> **EXERCISE**: Repeat all of the records verbatim.

> **SOURCE INFORMATION**:
::::
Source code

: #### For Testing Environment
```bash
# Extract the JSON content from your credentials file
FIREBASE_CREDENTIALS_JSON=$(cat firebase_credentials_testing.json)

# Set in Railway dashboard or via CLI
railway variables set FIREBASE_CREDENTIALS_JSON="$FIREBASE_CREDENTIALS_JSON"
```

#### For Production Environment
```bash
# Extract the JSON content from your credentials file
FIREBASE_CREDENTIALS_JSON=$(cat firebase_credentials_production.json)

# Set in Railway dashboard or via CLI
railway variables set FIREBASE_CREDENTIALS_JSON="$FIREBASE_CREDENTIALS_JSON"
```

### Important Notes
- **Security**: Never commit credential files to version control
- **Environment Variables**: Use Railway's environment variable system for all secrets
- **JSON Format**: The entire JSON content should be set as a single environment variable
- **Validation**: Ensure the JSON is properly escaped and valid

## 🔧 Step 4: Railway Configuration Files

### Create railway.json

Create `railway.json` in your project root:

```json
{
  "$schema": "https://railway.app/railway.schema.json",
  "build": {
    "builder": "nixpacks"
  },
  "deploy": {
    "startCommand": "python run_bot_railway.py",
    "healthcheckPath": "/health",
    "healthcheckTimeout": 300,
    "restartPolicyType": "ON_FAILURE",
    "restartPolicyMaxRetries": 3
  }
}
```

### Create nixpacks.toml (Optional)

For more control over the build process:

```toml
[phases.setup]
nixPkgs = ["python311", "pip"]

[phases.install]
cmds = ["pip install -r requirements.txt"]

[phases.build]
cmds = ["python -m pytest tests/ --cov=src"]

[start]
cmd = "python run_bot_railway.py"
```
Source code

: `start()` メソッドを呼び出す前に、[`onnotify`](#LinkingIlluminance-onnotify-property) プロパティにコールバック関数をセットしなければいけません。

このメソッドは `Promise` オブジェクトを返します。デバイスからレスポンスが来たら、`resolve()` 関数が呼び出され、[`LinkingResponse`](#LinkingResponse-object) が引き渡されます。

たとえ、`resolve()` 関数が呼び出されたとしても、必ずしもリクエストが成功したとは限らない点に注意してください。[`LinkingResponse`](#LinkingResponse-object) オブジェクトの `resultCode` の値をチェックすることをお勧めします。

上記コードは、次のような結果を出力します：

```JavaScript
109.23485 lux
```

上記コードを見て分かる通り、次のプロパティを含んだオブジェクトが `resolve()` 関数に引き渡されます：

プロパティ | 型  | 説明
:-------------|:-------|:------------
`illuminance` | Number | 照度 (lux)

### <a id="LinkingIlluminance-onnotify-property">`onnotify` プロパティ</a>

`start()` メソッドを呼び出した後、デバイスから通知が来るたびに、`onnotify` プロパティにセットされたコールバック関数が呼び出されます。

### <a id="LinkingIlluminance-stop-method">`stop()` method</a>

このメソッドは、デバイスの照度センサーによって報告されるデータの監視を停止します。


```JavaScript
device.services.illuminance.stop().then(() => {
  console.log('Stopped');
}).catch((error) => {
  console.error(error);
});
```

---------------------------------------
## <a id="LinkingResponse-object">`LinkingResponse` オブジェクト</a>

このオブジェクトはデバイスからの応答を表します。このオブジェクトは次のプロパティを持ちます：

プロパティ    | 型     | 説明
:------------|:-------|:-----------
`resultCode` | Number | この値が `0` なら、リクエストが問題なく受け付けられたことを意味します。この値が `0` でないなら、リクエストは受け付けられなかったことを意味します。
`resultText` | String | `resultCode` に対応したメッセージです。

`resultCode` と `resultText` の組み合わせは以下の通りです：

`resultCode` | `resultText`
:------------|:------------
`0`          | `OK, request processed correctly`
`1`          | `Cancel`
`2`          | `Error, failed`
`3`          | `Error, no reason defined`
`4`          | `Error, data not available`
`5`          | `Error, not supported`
::::
> **ANSWER TO THIS EXERCISE**:
Source code

: #### For Testing Environment
```bash
# Extract the JSON content from your credentials file
FIREBASE_CREDENTIALS_JSON=$(cat firebase_credentials_testing.json)

# Set in Railway dashboard or via CLI
railway variables set FIREBASE_CREDENTIALS_JSON="$FIREBASE_CREDENTIALS_JSON"
```

#### For Production Environment
```bash
# Extract the JSON content from your credentials file
FIREBASE_CREDENTIALS_JSON=$(cat firebase_credentials_production.json)

# Set in Railway dashboard or via CLI
railway variables set FIREBASE_CREDENTIALS_JSON="$FIREBASE_CREDENTIALS_JSON"
```

### Important Notes
- **Security**: Never commit credential files to version control
- **Environment Variables**: Use Railway's environment variable system for all secrets
- **JSON Format**: The entire JSON content should be set as a single environment variable
- **Validation**: Ensure the JSON is properly escaped and valid

## 🔧 Step 4: Railway Configuration Files

### Create railway.json

Create `railway.json` in your project root:

```json
{
  "$schema": "https://railway.app/railway.schema.json",
  "build": {
    "builder": "nixpacks"
  },
  "deploy": {
    "startCommand": "python run_bot_railway.py",
    "healthcheckPath": "/health",
    "healthcheckTimeout": 300,
    "restartPolicyType": "ON_FAILURE",
    "restartPolicyMaxRetries": 3
  }
}
```

### Create nixpacks.toml (Optional)

For more control over the build process:

```toml
[phases.setup]
nixPkgs = ["python311", "pip"]

[phases.install]
cmds = ["pip install -r requirements.txt"]

[phases.build]
cmds = ["python -m pytest tests/ --cov=src"]

[start]
cmd = "python run_bot_railway.py"
```
Source code

: `start()` メソッドを呼び出す前に、[`onnotify`](#LinkingIlluminance-onnotify-property) プロパティにコールバック関数をセットしなければいけません。

このメソッドは `Promise` オブジェクトを返します。デバイスからレスポンスが来たら、`resolve()` 関数が呼び出され、[`LinkingResponse`](#LinkingResponse-object) が引き渡されます。

たとえ、`resolve()` 関数が呼び出されたとしても、必ずしもリクエストが成功したとは限らない点に注意してください。[`LinkingResponse`](#LinkingResponse-object) オブジェクトの `resultCode` の値をチェックすることをお勧めします。

上記コードは、次のような結果を出力します：

```JavaScript
109.23485 lux
```

上記コードを見て分かる通り、次のプロパティを含んだオブジェクトが `resolve()` 関数に引き渡されます：

プロパティ | 型  | 説明
:-------------|:-------|:------------
`illuminance` | Number | 照度 (lux)

### <a id="LinkingIlluminance-onnotify-property">`onnotify` プロパティ</a>

`start()` メソッドを呼び出した後、デバイスから通知が来るたびに、`onnotify` プロパティにセットされたコールバック関数が呼び出されます。

### <a id="LinkingIlluminance-stop-method">`stop()` method</a>

このメソッドは、デバイスの照度センサーによって報告されるデータの監視を停止します。


```JavaScript
device.services.illuminance.stop().then(() => {
  console.log('Stopped');
}).catch((error) => {
  console.error(error);
});
```

---------------------------------------
## <a id="LinkingResponse-object">`LinkingResponse` オブジェクト</a>

このオブジェクトはデバイスからの応答を表します。このオブジェクトは次のプロパティを持ちます：

プロパティ    | 型     | 説明
:------------|:-------|:-----------
`resultCode` | Number | この値が `0` なら、リクエストが問題なく受け付けられたことを意味します。この値が `0` でないなら、リクエストは受け付けられなかったことを意味します。
`resultText` | String | `resultCode` に対応したメッセージです。

`resultCode` と `resultText` の組み合わせは以下の通りです：

`resultCode` | `resultText`
:------------|:------------
`0`          | `OK, request processed correctly`
`1`          | `Cancel`
`2`          | `Error, failed`
`3`          | `Error, no reason defined`
`4`          | `Error, data not available`
`5`          | `Error, not supported`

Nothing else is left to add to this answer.